La pace viene spesso descritta come un processo negoziale, un tavolo in cui due parti si scambiano concessioni finché trovano un equilibrio accettabile. In teoria funziona così, proprio come una compravendita: uno dà qualcosa, l’altro restituisce. Ma questa logica presuppone un elemento essenziale, il più semplice e il più assente nella guerra in Ucraina: la volontà comune di arrivare a un accordo. Perché ogni trattato, per quanto elaborato, si fonda su una domanda elementare: che cosa sono disposte a cedere le parti? E in questo caso, su cosa è disposto a cedere l’aggressore?

Nel caso della Russia, la risposta è brutalmente chiara: nulla. Non c’è contropartita credibile che Mosca sia pronta ad accettare se non la resa di Kyiv. L’obiettivo dell’invasione non è stato un aggiustamento di confini né una compensazione economica; è stata la negazione dell’esistenza politica di un Paese.
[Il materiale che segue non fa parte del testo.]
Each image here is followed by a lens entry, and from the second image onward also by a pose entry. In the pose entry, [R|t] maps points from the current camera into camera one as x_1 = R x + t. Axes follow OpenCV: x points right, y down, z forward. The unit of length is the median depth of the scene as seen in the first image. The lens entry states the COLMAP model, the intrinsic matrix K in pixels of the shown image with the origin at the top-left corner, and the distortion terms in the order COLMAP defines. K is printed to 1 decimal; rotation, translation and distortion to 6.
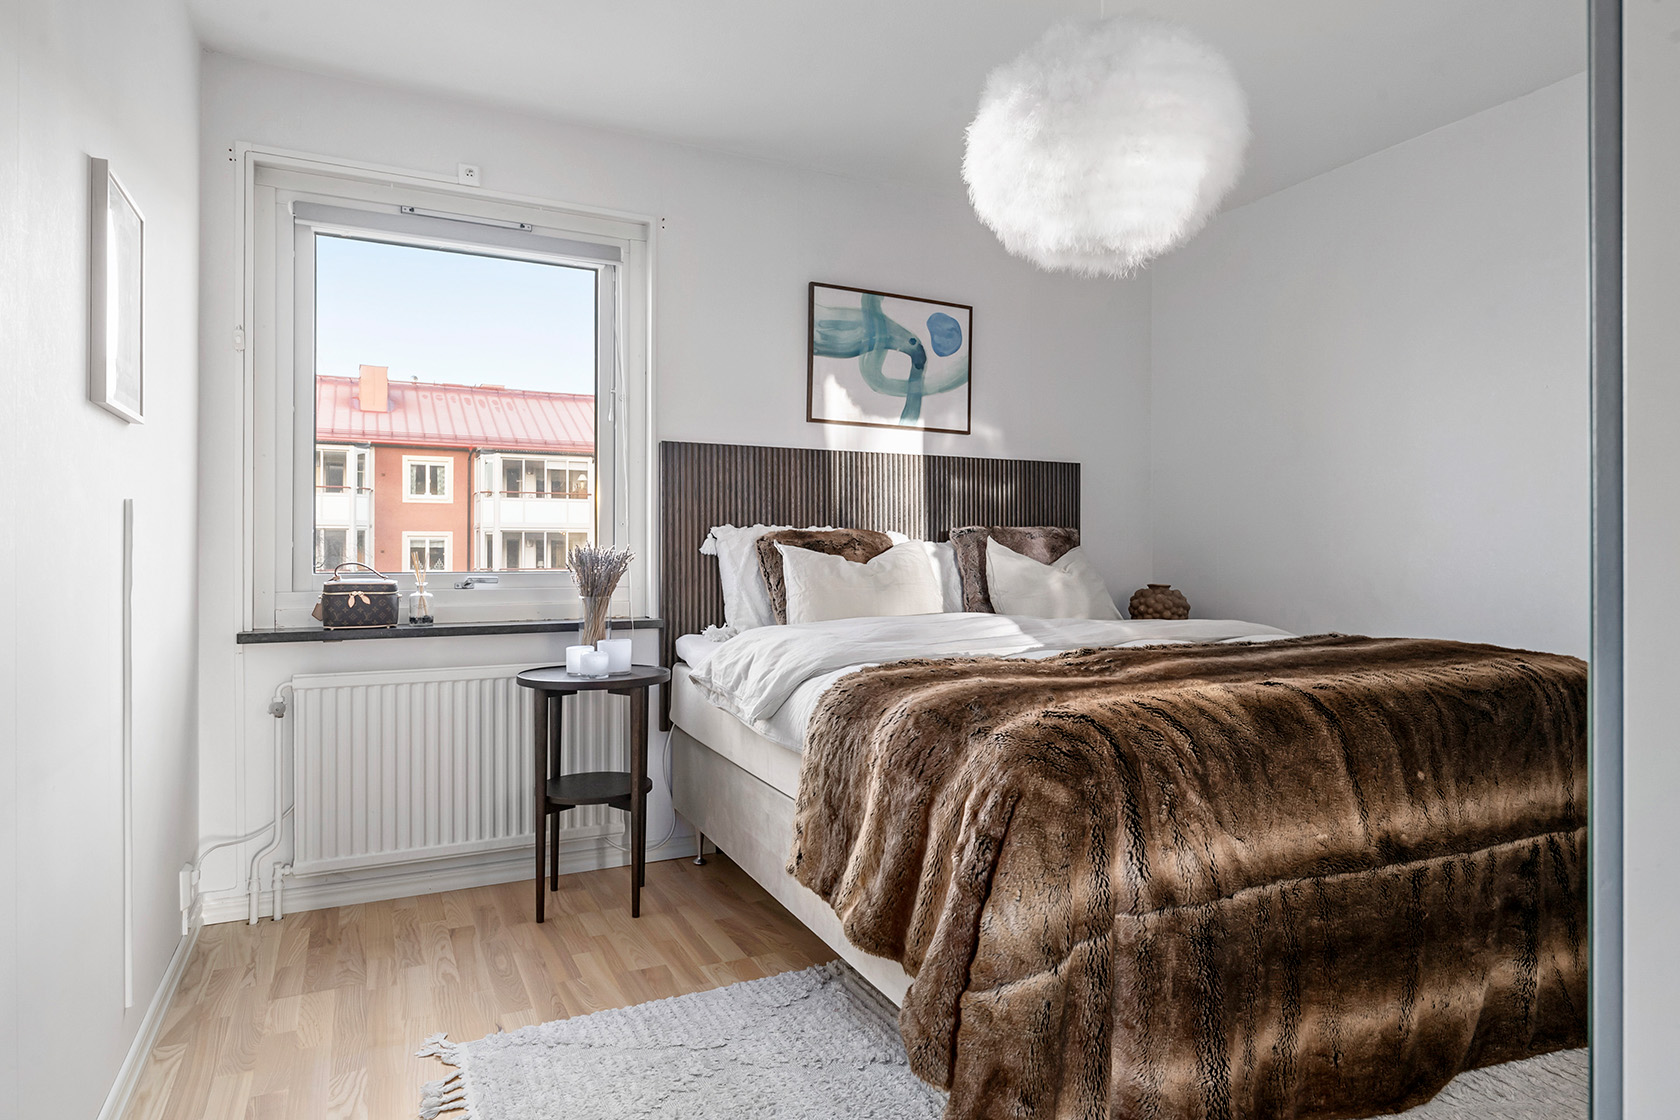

Finché questo rimane il presupposto, ogni proposta di pace è destinata a fallire perché manca l’ingranaggio fondamentale: un interesse condiviso.

L’Europa, però, non è rimasta ferma. Ha inviato armi, ha imposto sanzioni, ha interrotto rapporti commerciali profondissimi. Ha fatto più di quanto molti immaginassero fosse possibile, pagando un prezzo politico ed energetico elevato. Ma questi interventi non hanno piegato Mosca, anche perché dove l’Occidente ha chiuso spiragli, altri attori globali — in primis la Cina — hanno esteso un ombrello politico ed economico che ha ridotto la pressione internazionale.

Il rischio oggi riguarda però anche un altro fronte: la capacità dell’Unione di mantenere una linea autonoma proprio mentre gli Stati Uniti oscillano verso una postura imprevedibile. Affidarsi alla volontà di un presidente americano che ha già dimostrato di vedere la pace come un accordo da chiudere a ogni costo, anche lasciando irrisolte le tensioni che l’hanno resa necessaria (vedi alla voce Israele/Palestina, ndr), significa rinunciare a costruire una strategia europea reale. Delegare è sempre più facile che assumersi responsabilità, ma delegare ora sarebbe un errore storico.

La pace non è un contratto firmato per archiviare un conflitto: è un equilibrio che nasce dal riconoscimento dei diritti e dalla disponibilità reciproca a costruire un futuro condiviso. Non può esistere quando una delle parti rifiuta l’idea stessa di compromesso. E non può esistere se l’Europa, dopo aver fatto molto, si ritira proprio mentre dovrebbe compiere il salto di qualità per diventare finalmente quell’attore capace di indirizzare le scelte globali. Ne avrebbe tranquillamente la forza economica, militare e politica.

Senza questa maturazione, i piani di pace per l’Ucraina continueranno a restare documenti impeccabili sulla carta, ma privi di qualsiasi possibilità di incidere sulla realtà.